I'm vaguely familiar with the work of Azcona et al that you reference, but I was not involved in the details. But my understanding (which you could reach out to Azcona et al to confirm) is that only the aerodynamics and inflow calculations from FAST v6 were used in the hybrid SiL coupling. That is, there was no structural part on the numerical simulation side of the hybrid SiL approach. This is akin to coupling the AeroDyn and InflowWind modules from OpenFAST (but not ElastoDyn or other modules) to the physical model in the wave tank, where the physical model accounts for all structural components (with the rotor mass/inertia lumped rather than represented as physical blades). Tower flexibility could be considered in the physical model in the wave tank, if desired.

From what I've heard, this SiL approach worked as desired, given limitations on which aerodynamic loads are applied and the rigid rotor assumption.

Similar SiL approaches have been implemented at other wave tanks using cables rather than fans.

Best regards,

[zz17635]

Thanks Dr Jonkman. I've tried to reach out to them some time ago but didn't get response, but I think it is fair to believe that the structural aspect were not coupled in these tests.

This information is important. So back to where my questions started, if I abandon the idea of a full aeroelastic coupling, but only consider the coupling on the calculation of the turbine's rotur thrust in a Numerical-Numerical way (by following the same idea in these wave tank tests), then what I need is supposed to be only the AeroDyn module itself. But even with that, still:

• The standalone AeroDyn cannot be called in whatever way I want
• The initialisation step of the standalone AeroDyn is still expensive
• The source code of standalone AeroDyn still needs to be modified (given the first two bullet points, the "file I/O approach" is definitelyout of consideration.)
• The other software (Abaqus or else) needs to be called by the standalone AeroDyn to transfer the module-level inputs/outputs of AeroDyn that are structured/formatted/formulated (?) based on Fortran. So if this external software does not support that intrinsically, a type of "interface" needs to be developed for it (suchas "some wrapper around AeroDyn" as you mentioned in #801 or a TCP/IP-based protocal as illustrated in the test of Azcona et al., in the form of DLL perhaps?)

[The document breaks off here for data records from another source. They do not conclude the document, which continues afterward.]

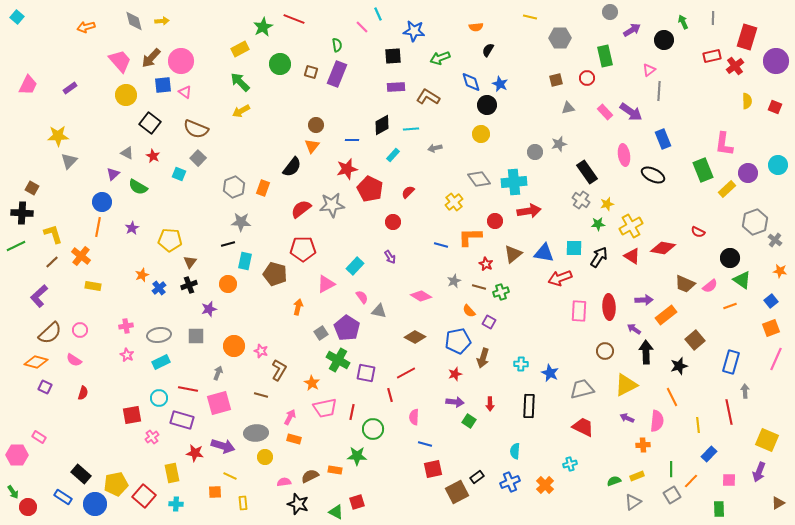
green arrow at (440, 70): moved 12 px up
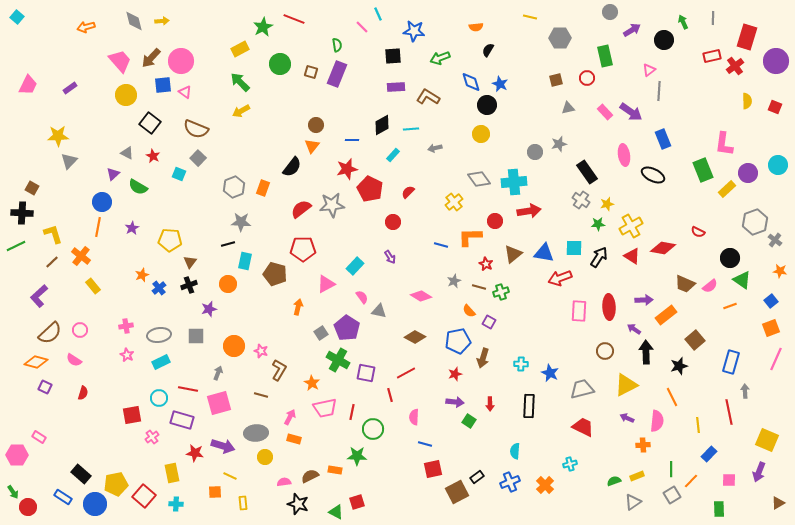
yellow rectangle at (93, 286): rotated 42 degrees clockwise
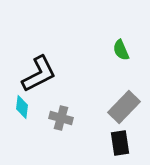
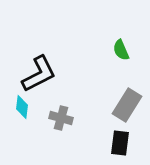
gray rectangle: moved 3 px right, 2 px up; rotated 12 degrees counterclockwise
black rectangle: rotated 15 degrees clockwise
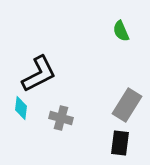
green semicircle: moved 19 px up
cyan diamond: moved 1 px left, 1 px down
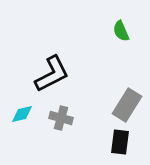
black L-shape: moved 13 px right
cyan diamond: moved 1 px right, 6 px down; rotated 70 degrees clockwise
black rectangle: moved 1 px up
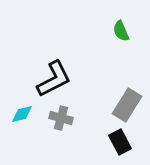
black L-shape: moved 2 px right, 5 px down
black rectangle: rotated 35 degrees counterclockwise
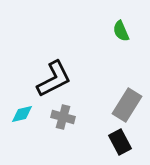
gray cross: moved 2 px right, 1 px up
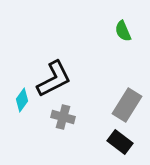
green semicircle: moved 2 px right
cyan diamond: moved 14 px up; rotated 40 degrees counterclockwise
black rectangle: rotated 25 degrees counterclockwise
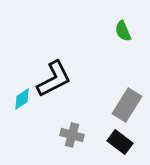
cyan diamond: moved 1 px up; rotated 20 degrees clockwise
gray cross: moved 9 px right, 18 px down
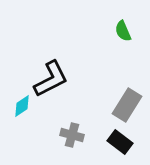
black L-shape: moved 3 px left
cyan diamond: moved 7 px down
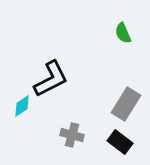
green semicircle: moved 2 px down
gray rectangle: moved 1 px left, 1 px up
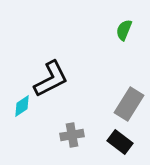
green semicircle: moved 1 px right, 3 px up; rotated 45 degrees clockwise
gray rectangle: moved 3 px right
gray cross: rotated 25 degrees counterclockwise
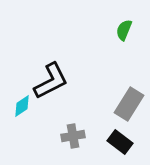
black L-shape: moved 2 px down
gray cross: moved 1 px right, 1 px down
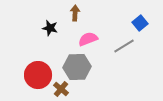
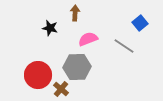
gray line: rotated 65 degrees clockwise
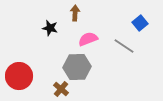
red circle: moved 19 px left, 1 px down
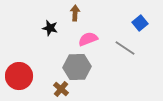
gray line: moved 1 px right, 2 px down
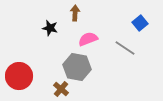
gray hexagon: rotated 12 degrees clockwise
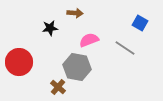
brown arrow: rotated 91 degrees clockwise
blue square: rotated 21 degrees counterclockwise
black star: rotated 21 degrees counterclockwise
pink semicircle: moved 1 px right, 1 px down
red circle: moved 14 px up
brown cross: moved 3 px left, 2 px up
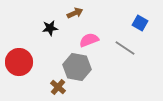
brown arrow: rotated 28 degrees counterclockwise
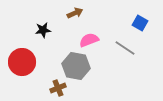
black star: moved 7 px left, 2 px down
red circle: moved 3 px right
gray hexagon: moved 1 px left, 1 px up
brown cross: moved 1 px down; rotated 28 degrees clockwise
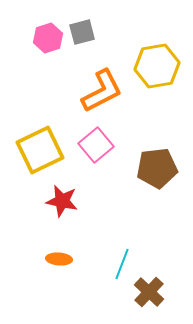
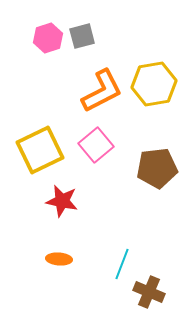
gray square: moved 4 px down
yellow hexagon: moved 3 px left, 18 px down
brown cross: rotated 20 degrees counterclockwise
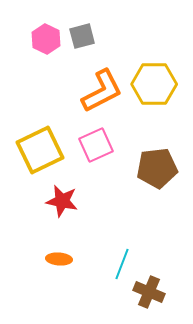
pink hexagon: moved 2 px left, 1 px down; rotated 16 degrees counterclockwise
yellow hexagon: rotated 9 degrees clockwise
pink square: rotated 16 degrees clockwise
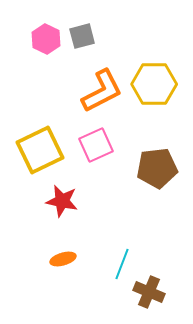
orange ellipse: moved 4 px right; rotated 20 degrees counterclockwise
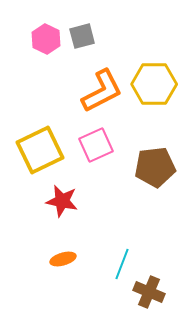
brown pentagon: moved 2 px left, 1 px up
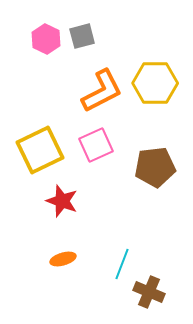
yellow hexagon: moved 1 px right, 1 px up
red star: rotated 8 degrees clockwise
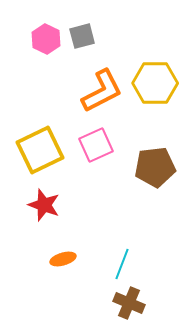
red star: moved 18 px left, 4 px down
brown cross: moved 20 px left, 11 px down
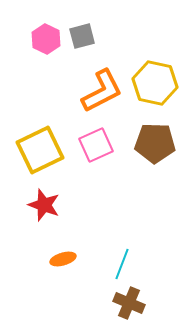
yellow hexagon: rotated 12 degrees clockwise
brown pentagon: moved 24 px up; rotated 9 degrees clockwise
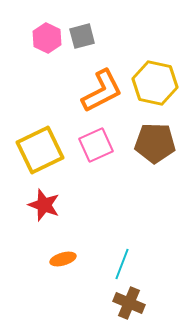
pink hexagon: moved 1 px right, 1 px up
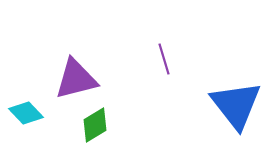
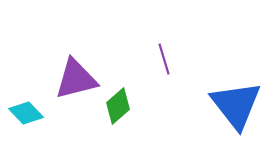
green diamond: moved 23 px right, 19 px up; rotated 9 degrees counterclockwise
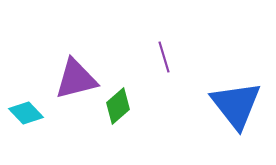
purple line: moved 2 px up
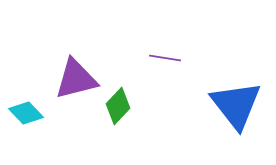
purple line: moved 1 px right, 1 px down; rotated 64 degrees counterclockwise
green diamond: rotated 6 degrees counterclockwise
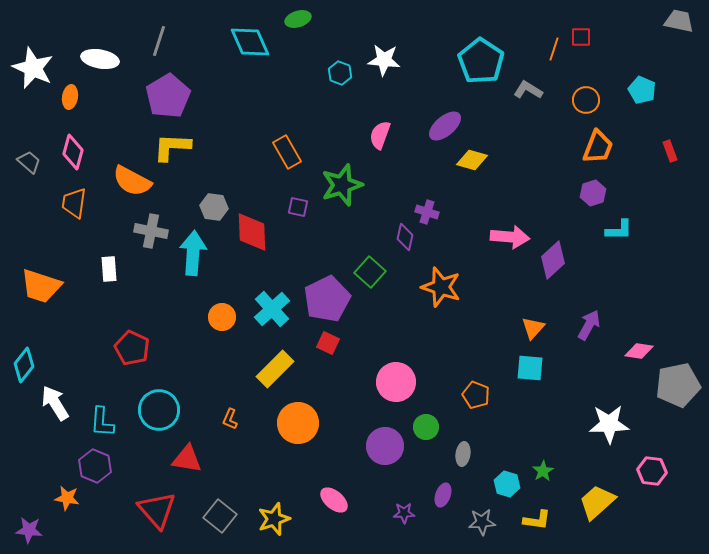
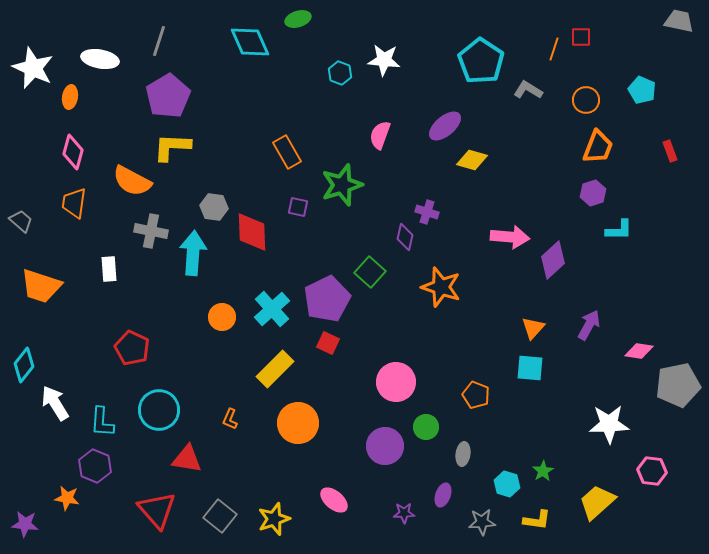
gray trapezoid at (29, 162): moved 8 px left, 59 px down
purple star at (29, 530): moved 4 px left, 6 px up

Are these impressions making sense?

Best regards,

===============================================================================

Information below about the cable-actuated hybrid wave tank test is for potential future viewers:

They've used FAST too, and looks like only AeroDyn too, with the rigid rotor assumption:

Figure 6. SiL using cables rather than fans, from Hall and Goupee (2018). (attached at the end)

Figure 7. Hybrid testing scheme, from Hall and Goupee (2018). (attached at the end)

The paper: Hall, Goupee - 2018 - Validation of a hybrid modeling approach to floating wind turbine basin testing.pdf

[jjonkman]

Dear @zz17635,

Yes, I agree with your comments. Please note that I typically use the term "standalone" to refer to the driver of a specific module. I would use the term module to refer to the main routines of a given module that are called by a driver or glue code. In your case, you don't need the AeroDyn driver, but you do need the AeroDyn and InflowWind modules, as discussed in https://github.com/OpenFAST/openfast/discussions/801.

Best regards,

[zz17635]

I see, the driver or the glue-code, a module doesn't care, they play the same role from the AeroDyn module perspective. Thank you Dr Jonkman, I do appreciate your time these days and your invaluable comments!